Problem set:
a) Please write out the part of the breast tumor hemoglobin abstract starting at "Purpose: To assess" and ending at "tumor pathologic response.".
b) Extend the breast tumor hemoglobin abstract from where it stops.

***** Provided passage *****

Purpose: To assess initial breast tumor hemoglobin (Hb) content before the initiation of neoadjuvant chemotherapy, monitor the Hb changes at the end of each treatment cycle, and correlate these findings with tumor pathologic response.
Materials and methods: The HIPAA-compliant study protocol was approved by the institutional review boards of both institutions. Written informed consent was obtained from all patients. Patients who were eligible for neoadjuvant chemotherapy were recruited between December 2007 and May 2011, and their tumor Hb content was assessed by using a near-infrared imager coupled with an ultrasonography (US) system. Thirty-two women (mean age, 48 years; range, 32-82 years) were imaged before treatment, at the end of every treatment cycle, and before definitive surgery. The patients were graded in terms of their final pathologic response on the basis of the Miller-Payne system as nonresponders and partial responders (grades 1-3) and near-complete and complete responders (grades 4 and 5). Tumor vascularity was assessed from total Hb (tHb), oxygenated Hb (oxyHb), and deoxygenated Hb (deoxyHb) concentrations. Tumor vascularity changes during treatment were assessed from percentage tHb normalized to the pretreatment level. A two-sample two-sided t test was used to calculate the P value and to evaluate statistical significance between groups. Bonferroni-Holm correction was applied to obtain the corrected P value for multiple comparisons.

***** Data extract *****

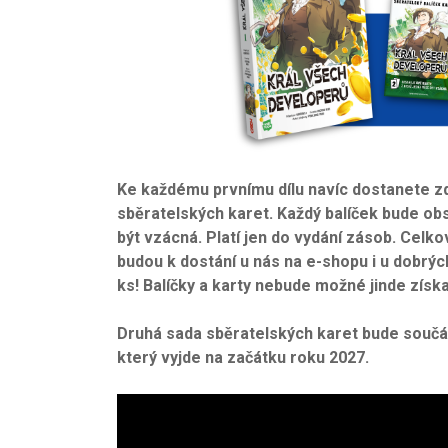
Ke každému prvnímu dílu navíc dostanete zd
sběratelských karet. Každý balíček bude ob
být vzácná. Platí jen do vydání zásob. Celk
budou k dostání u nás na e-shopu i u dobrý
ks! Balíčky a karty nebude možné jinde získa
Druhá sada sběratelských karet bude součás
který vyjde na začátku roku 2027.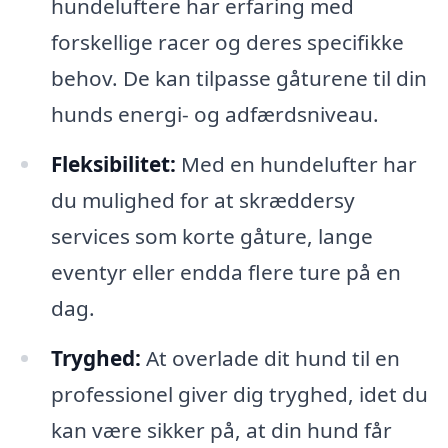
hundeluftere har erfaring med
forskellige racer og deres specifikke
behov. De kan tilpasse gåturene til din
hunds energi- og adfærdsniveau.
Fleksibilitet:
Med en hundelufter har
du mulighed for at skræddersy
services som korte gåture, lange
eventyr eller endda flere ture på en
dag.
Tryghed:
At overlade dit hund til en
professionel giver dig tryghed, idet du
kan være sikker på, at din hund får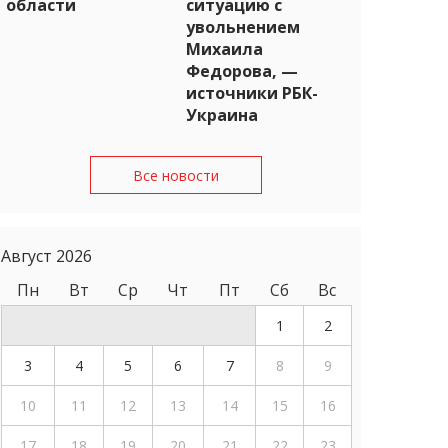
области
ситуацию с
увольнением
Михаила
Федорова, —
источники РБК-
Украина
Все новости
Август 2026
Пн
Вт
Ср
Чт
Пт
Сб
Вс
1
2
3
4
5
6
7
8
9
10
11
12
13
14
15
16
17
18
19
20
21
22
23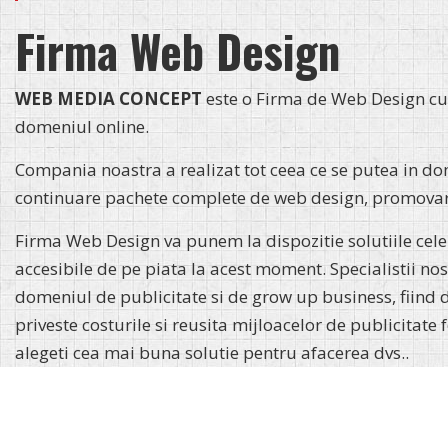
Firma Web Design
WEB MEDIA CONCEPT
este o Firma de Web Design cu 
domeniul online.
Compania noastra a realizat tot ceea ce se putea in dom
continuare pachete complete de web design, promovare
Firma Web Design va punem la dispozitie solutiile cele 
accesibile de pe piata la acest moment. Specialistii nost
domeniul de publicitate si de grow up business, fiind d
priveste costurile si reusita mijloacelor de publicitate 
alegeti cea mai buna solutie pentru afacerea dvs..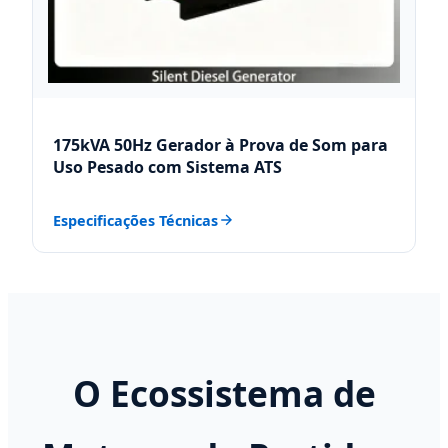
175kVA 50Hz Gerador à Prova de Som para
Uso Pesado com Sistema ATS
Especificações Técnicas
O Ecossistema de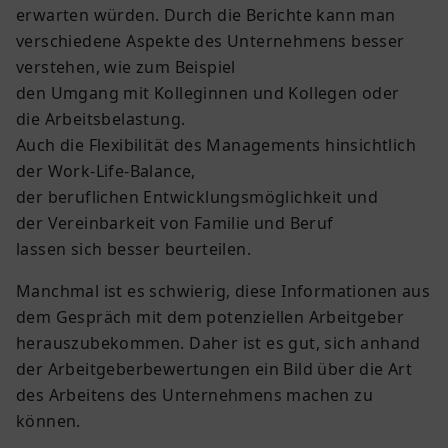
erwarten würden. Durch die Berichte kann man
verschiedene Aspekte des Unternehmens besser
verstehen, wie zum Beispiel
den Umgang mit Kolleginnen und Kollegen oder
die Arbeitsbelastung.
Auch die Flexibilität des Managements hinsichtlich
der Work-Life-Balance,
der beruflichen Entwicklungsmöglichkeit und
der Vereinbarkeit von Familie und Beruf
lassen sich besser beurteilen.
Manchmal ist es schwierig, diese Informationen aus
dem Gespräch mit dem potenziellen Arbeitgeber
herauszubekommen. Daher ist es gut, sich anhand
der Arbeitgeberbewertungen ein Bild über die Art
des Arbeitens des Unternehmens machen zu
können.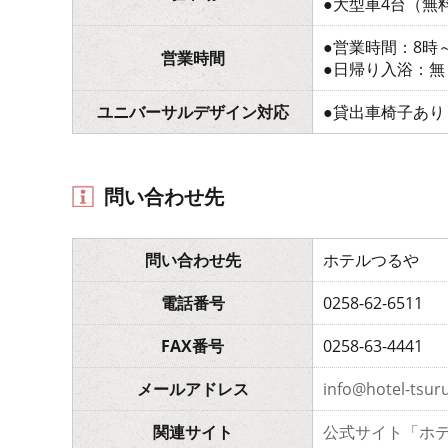
●大型車4台（無
●営業時間：8時～
営業時間
●日帰り入浴：無
ユニバーサルデザイン対応
●貸出車椅子あり
問い合わせ先
問い合わせ先
ホテルつるや
電話番号
0258-62-6511
FAX番号
0258-63-4441
メールアドレス
info@hotel-tsuru
関連サイト
公式サイト「ホ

*****

Results for the exercise:
a)
Purpose: To assess initial breast tumor hemoglobin (Hb) content before the initiation of neoadjuvant chemotherapy, monitor the Hb changes at the end of each treatment cycle, and correlate these findings with tumor pathologic response.

b)
Results: There were 20 Miller-Payne grade 1-3 tumors and 14 grade 4 or 5 tumors. Mean maximum pretreatment tHb, oxyHb, and deoxyHb levels were significantly higher in grade 4 and 5 tumors than in grade 1-3 tumors (P = .005, P = .008, and P = .017, respectively). The mean percentage tHb changes were significantly higher in grade 4 or 5 tumors than in grade 1-3 tumors at the end of treatment cycles 1-3 (P = .009 and corrected P = .009, P = .002 and corrected P = .004, and P < .001 and corrected P < .001, respectively).
Discussion: These findings indicate that initial tumor Hb content is a strong predictor of final pathologic response. Additionally, the tHb changes during early treatment cycles can further predict final pathologic response.